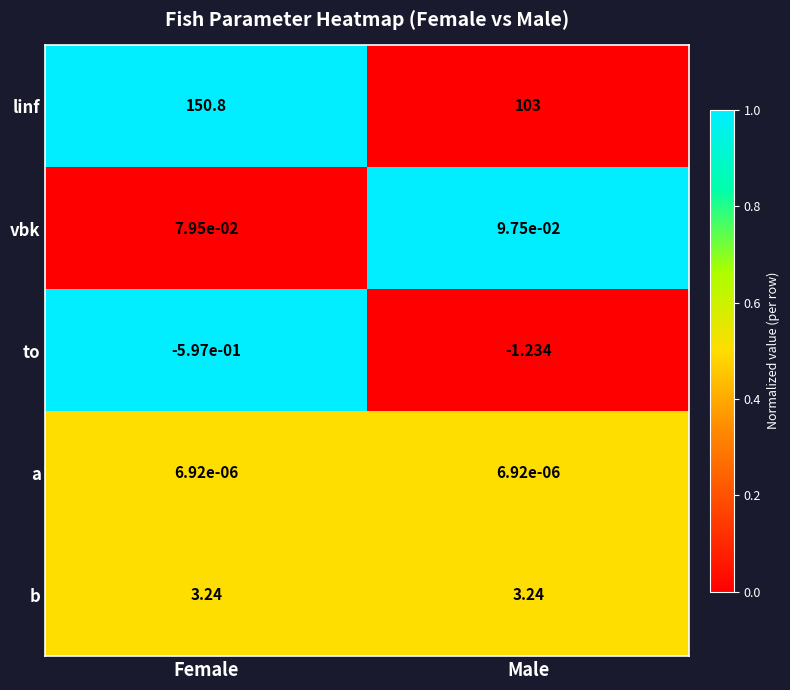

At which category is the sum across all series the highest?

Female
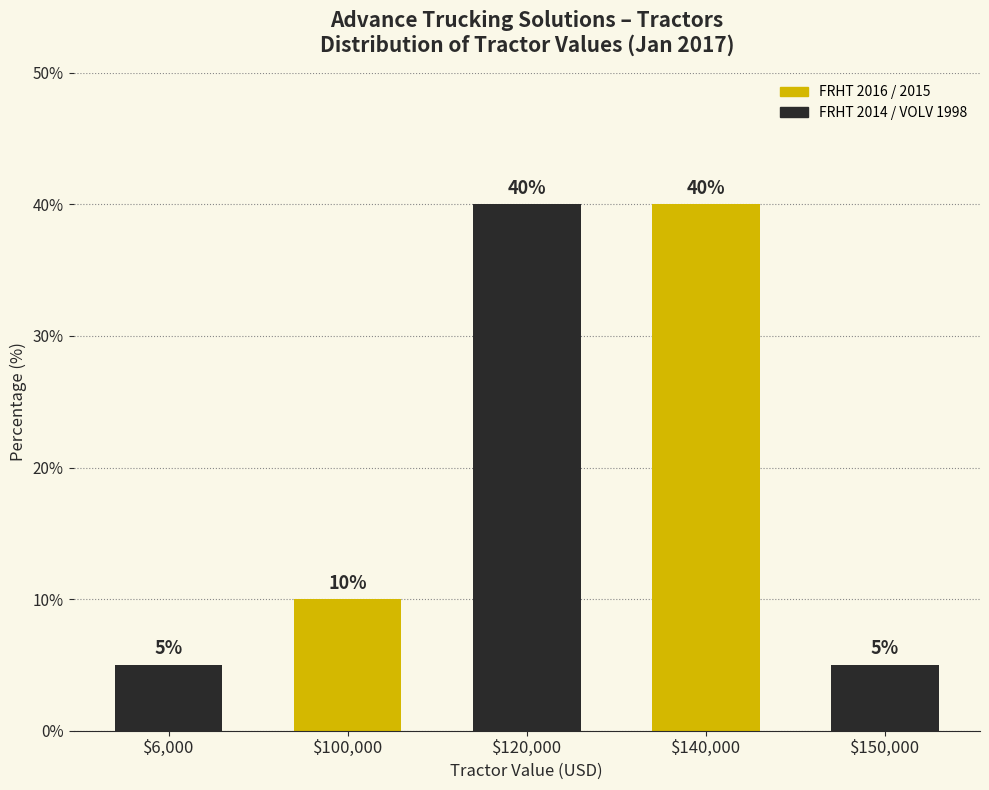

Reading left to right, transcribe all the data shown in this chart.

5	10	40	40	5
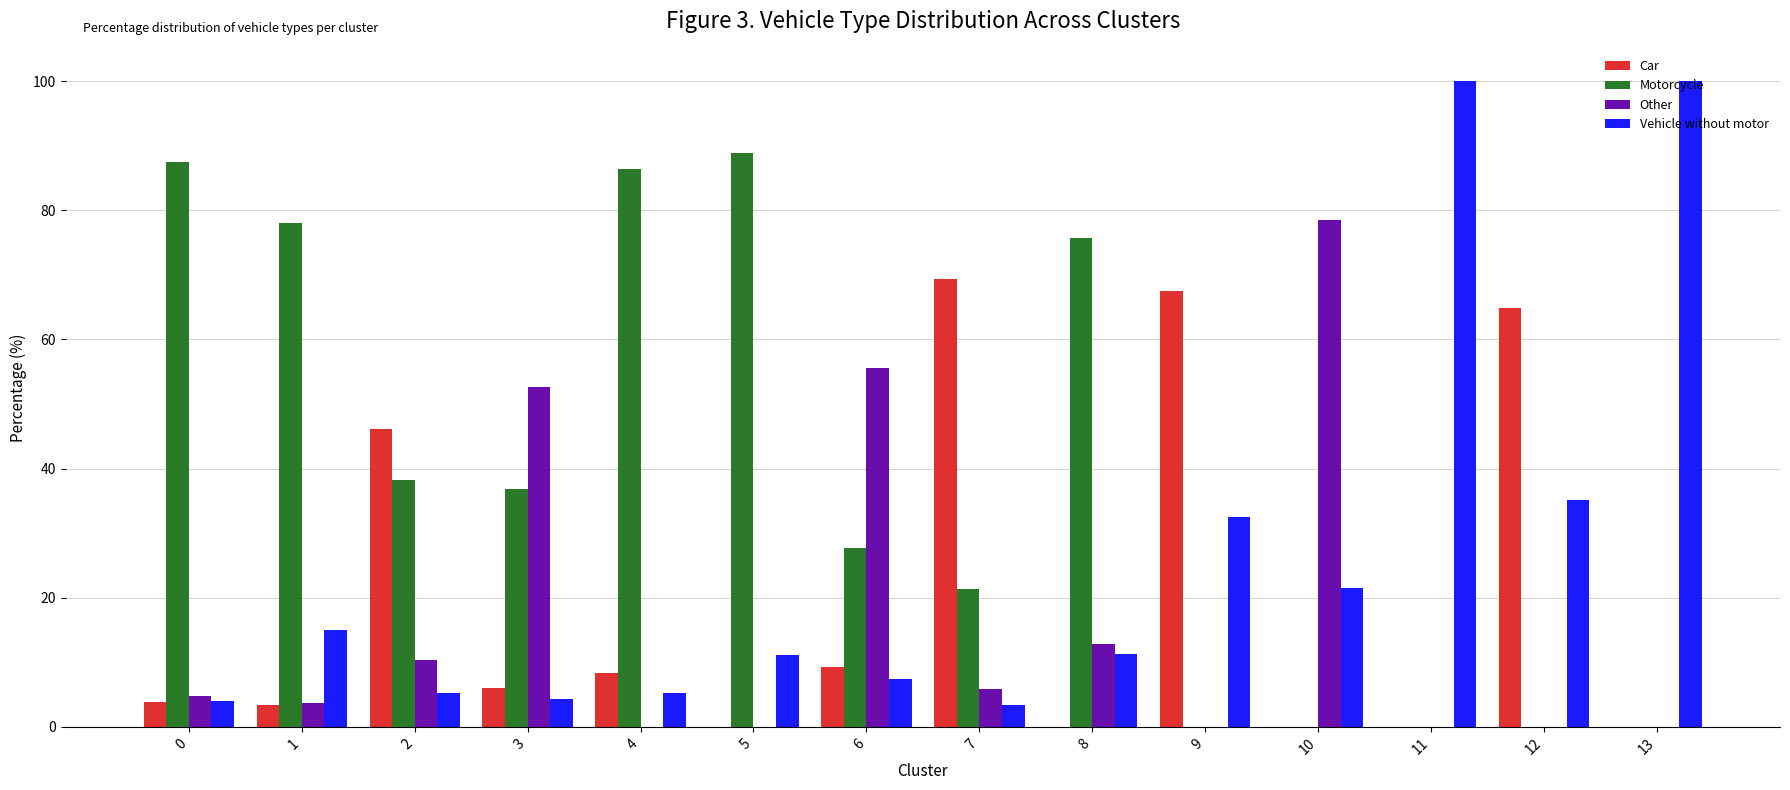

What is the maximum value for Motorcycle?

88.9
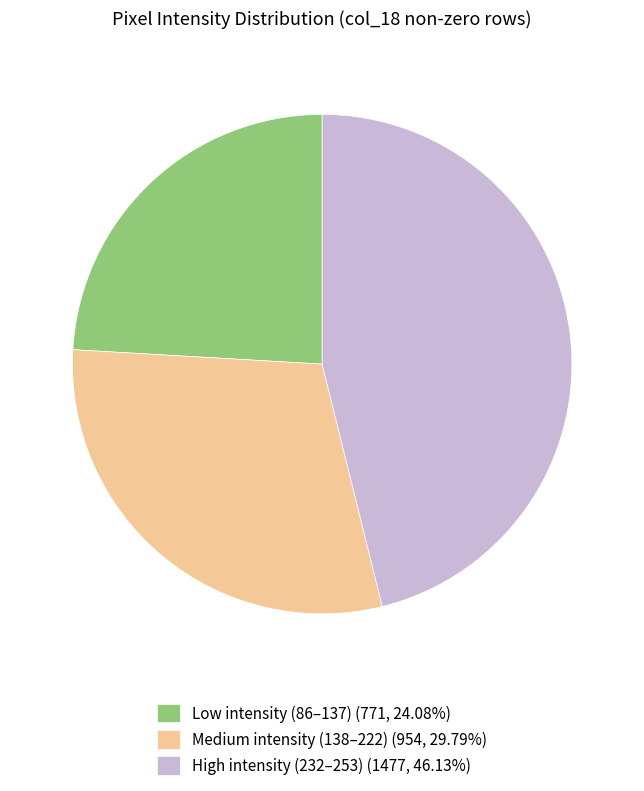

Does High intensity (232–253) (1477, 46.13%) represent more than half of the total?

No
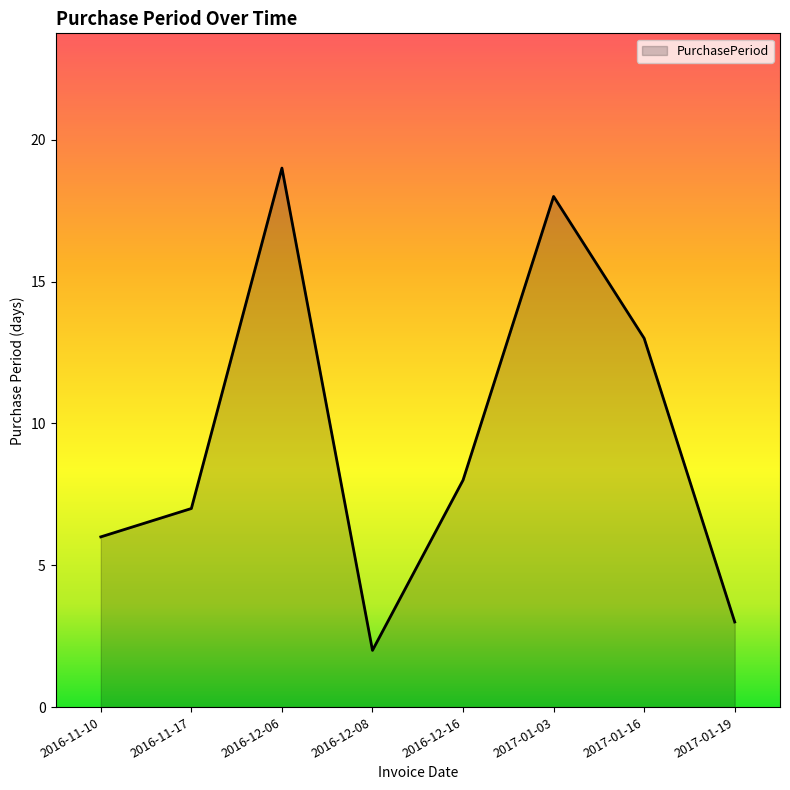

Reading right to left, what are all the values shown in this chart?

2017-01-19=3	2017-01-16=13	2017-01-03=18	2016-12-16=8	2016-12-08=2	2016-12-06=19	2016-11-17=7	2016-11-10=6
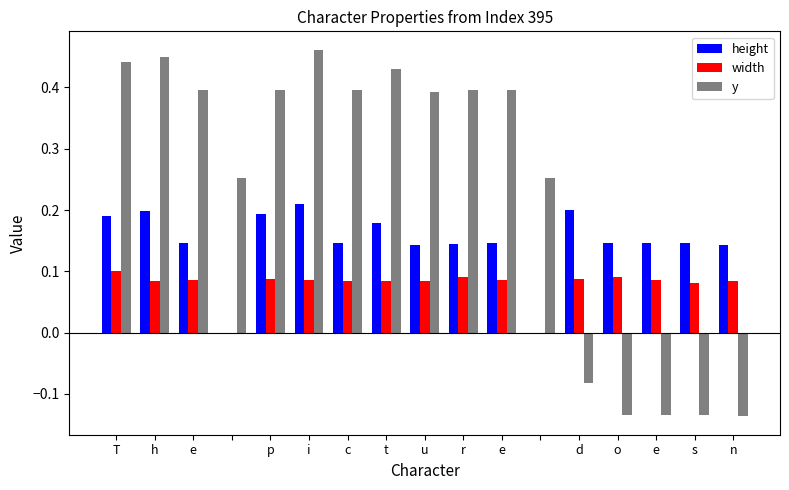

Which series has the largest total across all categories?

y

····················

WHAT IS NEEDED
Can you rewrite all the records above with "chart" changed to "graph" and everything else kept the same, leaving out the pictures?

TASK RESPONSE
At which category is the sum across all series the highest?

Female

Reading left to right, transcribe all the data shown in this graph.

5	10	40	40	5

What is the maximum value for Motorcycle?

88.9

Does High intensity (232–253) (1477, 46.13%) represent more than half of the total?

No

Reading right to left, what are all the values shown in this graph?

2017-01-19=3	2017-01-16=13	2017-01-03=18	2016-12-16=8	2016-12-08=2	2016-12-06=19	2016-11-17=7	2016-11-10=6

Which series has the largest total across all categories?

y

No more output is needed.